Now let’s add in the communication factor. Each person \(n+1\) gets a label \(y_n\) from someone else Person \(n\), forms their own hypothesis \(h_{n+1}\) then labels a new object \(x_{n+1}\) for the next person. This process repeats, creating a Markov chain.

To simplify this chain, what we end up with is a sequence of states where each state is a hypothesis about the concept.

What will this chain converge to?

It turns out that the stationary distribution of this chain is the prior \(P(h)\). Because people make mistakes and communication is noisy, over time, the labels \(y_n\) become virtually useless and people will converge to their shared prior beliefs.

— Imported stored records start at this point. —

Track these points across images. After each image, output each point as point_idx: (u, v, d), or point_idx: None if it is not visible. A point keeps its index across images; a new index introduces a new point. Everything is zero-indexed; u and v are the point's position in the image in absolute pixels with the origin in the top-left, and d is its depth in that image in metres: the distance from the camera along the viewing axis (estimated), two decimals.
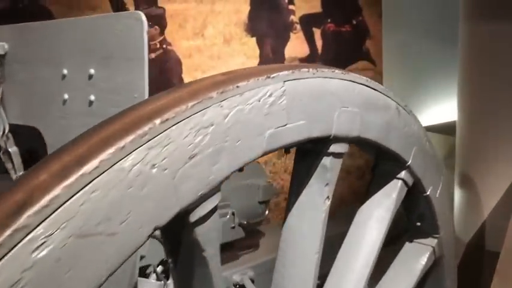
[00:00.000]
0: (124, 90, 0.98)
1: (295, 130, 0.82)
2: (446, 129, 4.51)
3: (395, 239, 1.38)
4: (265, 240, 3.00)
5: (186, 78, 3.69)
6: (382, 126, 1.04)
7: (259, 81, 0.75)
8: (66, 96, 1.12)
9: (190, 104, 0.65)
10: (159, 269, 1.77)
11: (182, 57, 3.65)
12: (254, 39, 3.94)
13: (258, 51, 3.96)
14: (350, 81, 0.95)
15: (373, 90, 1.02)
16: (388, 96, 1.07)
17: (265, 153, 0.78)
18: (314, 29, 4.22)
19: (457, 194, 4.09)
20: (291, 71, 0.81)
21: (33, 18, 3.13)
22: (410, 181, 1.17)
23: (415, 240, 1.33)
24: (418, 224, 1.32)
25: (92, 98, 1.06)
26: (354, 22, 4.39)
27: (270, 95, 0.77)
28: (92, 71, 1.05)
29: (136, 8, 3.49)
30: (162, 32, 3.57)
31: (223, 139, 0.69)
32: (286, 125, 0.80)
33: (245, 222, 2.41)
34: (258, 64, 3.97)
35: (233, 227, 2.33)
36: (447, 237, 1.36)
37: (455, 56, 3.92)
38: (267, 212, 2.65)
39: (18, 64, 1.27)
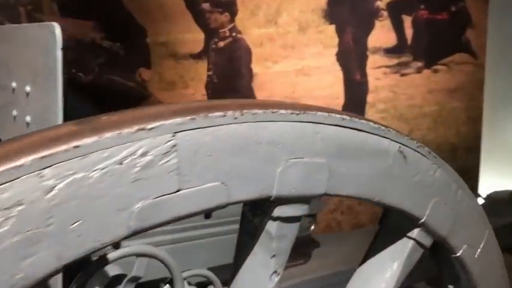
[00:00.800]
0: (47, 116, 0.82)
1: (197, 196, 0.61)
2: None
3: None
4: (320, 251, 2.75)
5: (256, 68, 3.49)
6: (371, 177, 0.80)
7: (121, 137, 0.54)
8: (15, 112, 0.99)
9: None
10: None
11: (252, 46, 3.46)
12: (333, 26, 3.61)
13: (336, 40, 3.64)
14: (308, 122, 0.70)
15: (355, 132, 0.76)
16: (385, 137, 0.81)
17: (136, 232, 0.57)
18: (404, 17, 3.78)
19: None
20: (189, 117, 0.58)
21: (100, 8, 3.13)
22: (426, 241, 0.93)
23: None
24: (451, 287, 1.06)
25: (28, 119, 0.91)
26: (453, 9, 3.87)
27: (144, 154, 0.56)
28: (28, 88, 0.90)
29: None
30: (232, 19, 3.40)
31: (42, 222, 0.50)
32: (178, 191, 0.59)
33: None
34: (336, 54, 3.65)
35: None
36: None
37: None
38: (313, 227, 2.38)
39: None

9.3.1 Using iterated learning to identify people’s priors

For this reason, we can use a kind of Telephone game as a way to find out what people’s shared prior beliefs are.

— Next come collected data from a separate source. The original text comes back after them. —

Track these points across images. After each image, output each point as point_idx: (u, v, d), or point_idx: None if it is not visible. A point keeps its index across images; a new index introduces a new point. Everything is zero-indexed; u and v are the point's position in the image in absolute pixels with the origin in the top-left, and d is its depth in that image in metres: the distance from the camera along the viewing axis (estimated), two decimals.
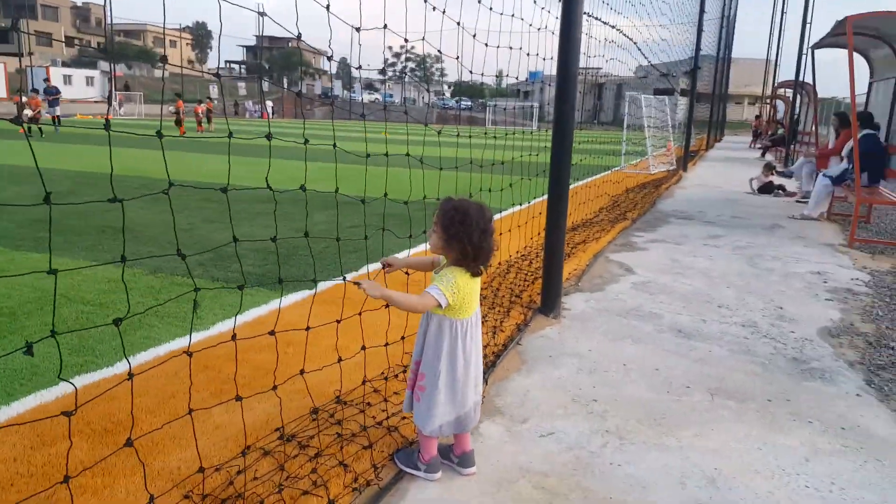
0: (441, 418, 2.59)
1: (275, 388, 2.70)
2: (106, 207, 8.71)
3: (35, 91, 29.18)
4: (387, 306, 2.75)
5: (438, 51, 3.88)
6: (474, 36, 4.47)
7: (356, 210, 8.69)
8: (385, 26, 3.29)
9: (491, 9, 4.56)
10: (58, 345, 2.06)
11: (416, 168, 3.94)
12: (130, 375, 2.15)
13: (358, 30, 3.11)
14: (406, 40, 3.53)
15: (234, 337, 2.53)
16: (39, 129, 24.55)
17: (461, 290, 2.51)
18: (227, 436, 2.86)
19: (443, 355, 2.56)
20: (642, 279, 5.95)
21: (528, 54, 5.36)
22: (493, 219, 2.56)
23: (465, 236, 2.46)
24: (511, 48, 5.05)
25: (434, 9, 3.68)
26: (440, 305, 2.48)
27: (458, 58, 4.06)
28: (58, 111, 25.48)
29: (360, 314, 3.29)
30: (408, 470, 2.69)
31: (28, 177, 11.89)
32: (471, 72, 4.51)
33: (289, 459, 2.65)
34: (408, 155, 3.64)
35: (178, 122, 28.83)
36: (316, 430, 2.89)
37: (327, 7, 2.97)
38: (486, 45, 4.68)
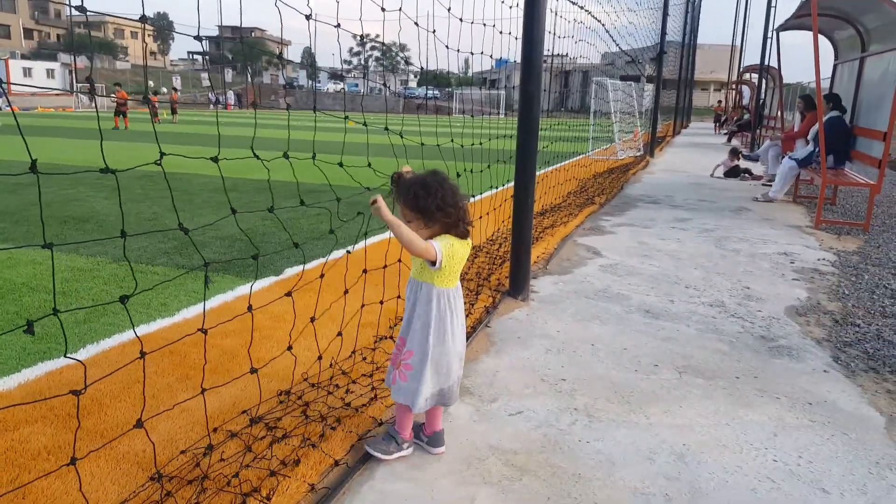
0: (426, 392, 2.51)
1: (253, 371, 2.64)
2: (67, 198, 8.52)
3: None
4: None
5: (391, 42, 3.78)
6: (449, 9, 4.41)
7: (317, 199, 8.60)
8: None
9: None
10: (61, 323, 2.02)
11: (386, 156, 3.89)
12: (142, 354, 2.16)
13: (345, 22, 3.03)
14: (363, 36, 3.45)
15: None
16: None
17: (454, 255, 2.44)
18: (194, 419, 2.81)
19: (431, 325, 2.47)
20: (610, 262, 5.96)
21: (501, 32, 5.28)
22: (447, 175, 2.48)
23: (440, 201, 2.37)
24: (485, 25, 4.98)
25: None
26: (434, 264, 2.40)
27: (433, 31, 3.98)
28: None
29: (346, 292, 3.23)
30: (394, 456, 2.59)
31: None
32: (433, 67, 4.43)
33: (256, 441, 2.60)
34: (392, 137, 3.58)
35: (121, 114, 25.60)
36: (283, 412, 2.84)
37: None
38: (461, 19, 4.61)
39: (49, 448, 2.58)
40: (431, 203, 2.38)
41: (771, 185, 11.48)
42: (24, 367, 3.33)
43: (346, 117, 3.10)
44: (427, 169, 2.50)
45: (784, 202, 9.98)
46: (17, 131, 21.80)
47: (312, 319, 3.09)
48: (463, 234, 2.48)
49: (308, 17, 2.96)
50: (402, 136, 3.81)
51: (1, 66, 54.49)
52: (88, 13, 1.93)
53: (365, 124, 3.51)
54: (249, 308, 2.55)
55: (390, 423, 2.80)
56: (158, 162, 2.19)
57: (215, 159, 2.29)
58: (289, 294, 2.87)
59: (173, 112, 33.60)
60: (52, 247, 1.66)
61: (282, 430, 2.68)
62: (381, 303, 3.81)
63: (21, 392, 3.06)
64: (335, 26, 3.06)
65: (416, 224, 2.43)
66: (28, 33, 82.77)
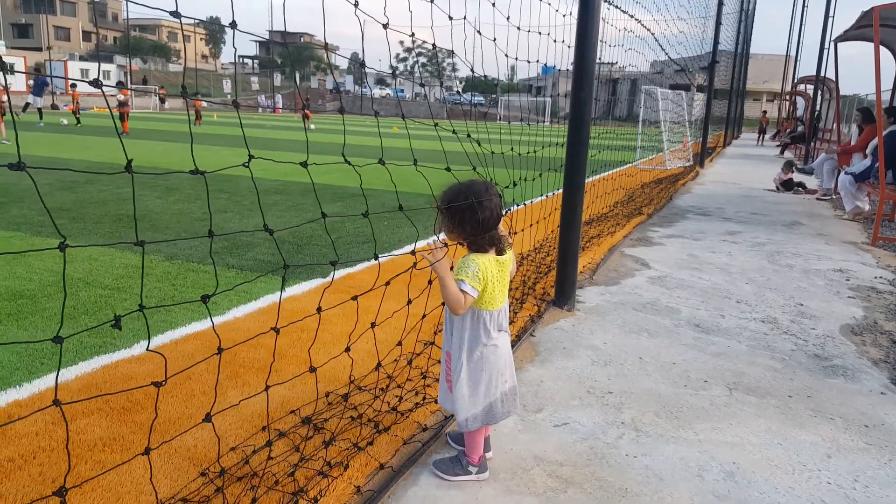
0: (467, 411, 2.44)
1: (313, 369, 2.65)
2: (122, 196, 8.73)
3: (73, 85, 32.18)
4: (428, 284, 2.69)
5: (438, 47, 3.72)
6: (507, 18, 4.38)
7: (361, 204, 8.67)
8: (386, 26, 3.15)
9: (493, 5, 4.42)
10: (146, 318, 2.07)
11: (427, 162, 3.89)
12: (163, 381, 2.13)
13: (386, 26, 3.03)
14: (412, 35, 3.44)
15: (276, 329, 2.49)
16: (77, 118, 25.46)
17: (484, 274, 2.34)
18: (243, 417, 2.85)
19: (465, 343, 2.43)
20: (658, 274, 5.87)
21: (556, 41, 5.24)
22: (483, 191, 2.38)
23: (459, 211, 2.34)
24: (530, 31, 4.94)
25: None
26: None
27: (479, 31, 3.96)
28: (40, 103, 25.71)
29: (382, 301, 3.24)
30: (457, 479, 2.53)
31: (47, 165, 11.94)
32: (479, 73, 4.39)
33: (304, 441, 2.63)
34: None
35: (122, 117, 22.74)
36: (330, 413, 2.86)
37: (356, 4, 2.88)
38: (518, 28, 4.58)
39: (105, 440, 2.64)
40: (457, 215, 2.35)
41: (825, 200, 11.24)
42: (80, 360, 3.42)
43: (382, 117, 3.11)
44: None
45: (838, 218, 9.72)
46: (77, 131, 22.42)
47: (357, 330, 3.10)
48: (498, 251, 2.43)
49: (356, 5, 2.93)
50: (479, 144, 3.80)
51: (60, 67, 56.26)
52: (143, 16, 1.96)
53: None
54: (276, 329, 2.57)
55: (448, 433, 2.81)
56: (246, 164, 2.22)
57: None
58: (319, 311, 2.85)
59: (307, 118, 33.15)
60: (66, 247, 1.60)
61: (329, 432, 2.69)
62: (424, 316, 3.80)
63: (78, 384, 3.14)
64: (384, 26, 3.06)
65: (447, 228, 2.41)
66: (86, 36, 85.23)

A study lead by Michael Kalish tested this idea for function learning: learning to predict \(y\) values from \(x\) values.

In the task, people were given \(x\) values and had to predict the corresponding \(y\) values using a slider. They got feedback on 50 training examples. Then they did an additional 25 trials without feedback.

Those 25 test trials were doubled and used as the 50 training examples for the next person, and so on. What functions would people eventually learn?

The figure below shows several representative chains. The researchers found that regardless of what the initial training data was, the chains usually converged to a linear increasing function, suggesting that this is what most people were expecting.

Iterated function learning results from Kalish et al. (2007).

This same method has been applied in other domains as well. For example, in a study lead by Jordan Suchow, people had to reproduce as accurately as possible the positions of characters in a word. The initial positions were randomly positioned, and what each person reproduced would be passed to the next person in the chain.

Iterated typesetting results from Suchow et al. (2016).

The researchers found that, over time, people drifted much closer to equal spaced letters, which was much more legible. Moreover, if they averaged the responses across all chains (DZP₂ in the figure), they found that people’s responses were even better than equal spacing, getting closer to Linotype, recommended by designers.